Les temps sont durs aux États-Unis pour les musulmans, qui dénoncent une poussée d'islamophobie à l'approche de l'élection présidentielle, alors que de fausses rumeurs affirment que le démocrate Barack Obama est un adepte de l'islam et serait lié à des terroristes.

Le sénateur de l'Illinois, qui serait le premier président Noir s'il était élu le 4 novembre, est chrétien. Fils d'un père kényan et d'une mère américaine, il a passé une partie de son enfance en Indonésie, pays musulman. «Jamais depuis l'élection de John Kennedy (un catholique) en 1960, la croyance religieuse d'un candidat américain à la présidence n'avait généré autant de distorsion», s'indignent dans une récente pétition une centaine d'universitaires «inquiets», en citant «l'affirmation erronée de groupes extrémistes selon laquelle Barack Obama est musulman».

«Ceci fait partie d'une campagne de haine islamophobe qui nourrit les préjugés contre les Américains pratiquant l'islam», affirment-ils. Leur nombre estimé varie de 2 à 7 millions sur une population de 305 millions.

En septembre, la diffusion à grande échelle d'un DVD controversé sur l'islam en Floride, État-clé pour la bataille présidentielle, a jeté de l'huile sur le feu.

Cette vidéo, «Obsession: Radical Islam's War Against the West», diffusée depuis plus d'un an par l'association Clarion Fund, montre des scènes de jeunes enfants récitant des appels au Jihad, entrecoupées d'images des jeunesses hitlériennes.

Se sentant déjà stigmatisée depuis les attentats du 11-Septembre, revendiqués par les islamistes radicaux d'Al-Qaeda, la communauté musulmane se sent particulièrement ostracisée durant cette campagne.

«Il y a tellement de calomnies proférées à l'encontre de l'islam et des musulmans que les candidats à la présidence sont réticents à entrer en contact avec la communauté musulmane, de peur de faire l'objet d'attaques de la part de leurs adversaires», déplore le porte-parole du Conseil des relations islamo-américaines, Ibrahim Hooper. «C'est dérangeant».
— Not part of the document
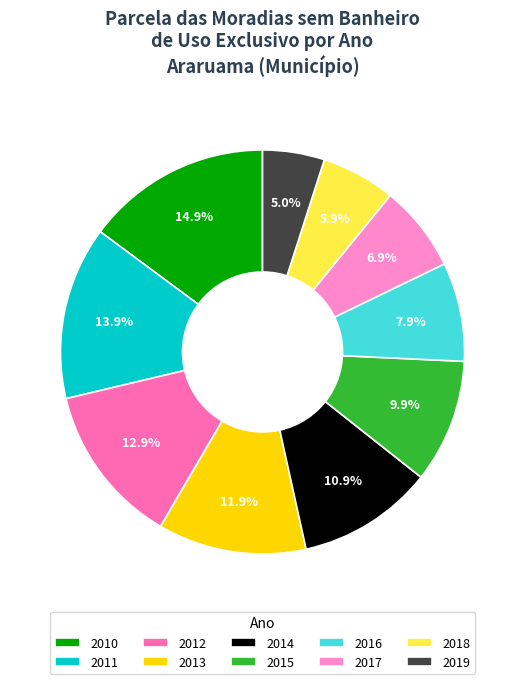

Does any single category account for the majority?

No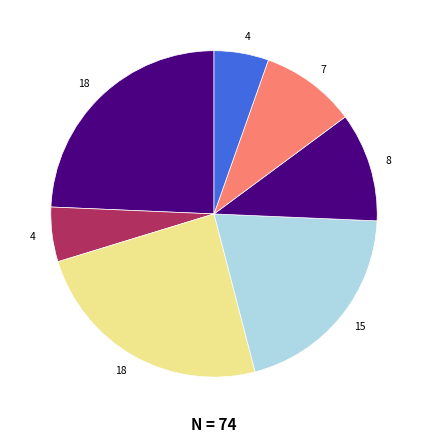

Count the number of slices in the pie.

7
En juin, Barack Obama a présenté ses excuses à deux femmes portant le foulard islamique, empêchées par les militants démocrates de figurer sur une photo à ses côtés.

Interpellé récemment par une militante qui qualifiait Obama d'«Arabe», le candidat républicain John McCain s'est contenté de le défendre en assurant qu'il était «un père de famille décent».

«Heureusement, des gens courageux comme l'ancien secrétaire d'État Colin Powell ont dénoncé le problème», mais «nous attendons toujours que nos dirigeants appellent aussi à rejeter l'islamophobie», souligne M. Hooper.

Ancien membre de l'administration Bush, le général Powell est monté au créneau tout en apportant son soutien politique à M. Obama.

«Y-a-t-il quelque chose de mal à être musulman dans ce pays? La réponse est non», a-t-il souligné, en s'indignant d'avoir «entendu de hauts responsables de (son) parti suggérer qu'Obama était +un musulman qui pourrait être lié à des groupes terroristes+. Ce n'est pas une façon de faire en Amérique».

Mais les préjugés sont tenaces.

La présidente d'un club du Parti républicain du Nouveau-Mexique vient de démissionner après des propos diffamatoires et racistes à l'encontre du candidat démocrate. «Les musulmans sont nos ennemis (...) Ils jurent partout dans le monde qu'ils sont nos ennemis. Le fait qu'on essaie d'en élire un me dépasse», avait déclaré Marcia Stirman.

Interrogés sur les croyances religieuses de M. Obama, 12% des électeurs continuent d'affirmer qu'il est musulman, contre 13% en juin, selon un sondage du Pew Research Center réalisé auprès de 3 016 personnes.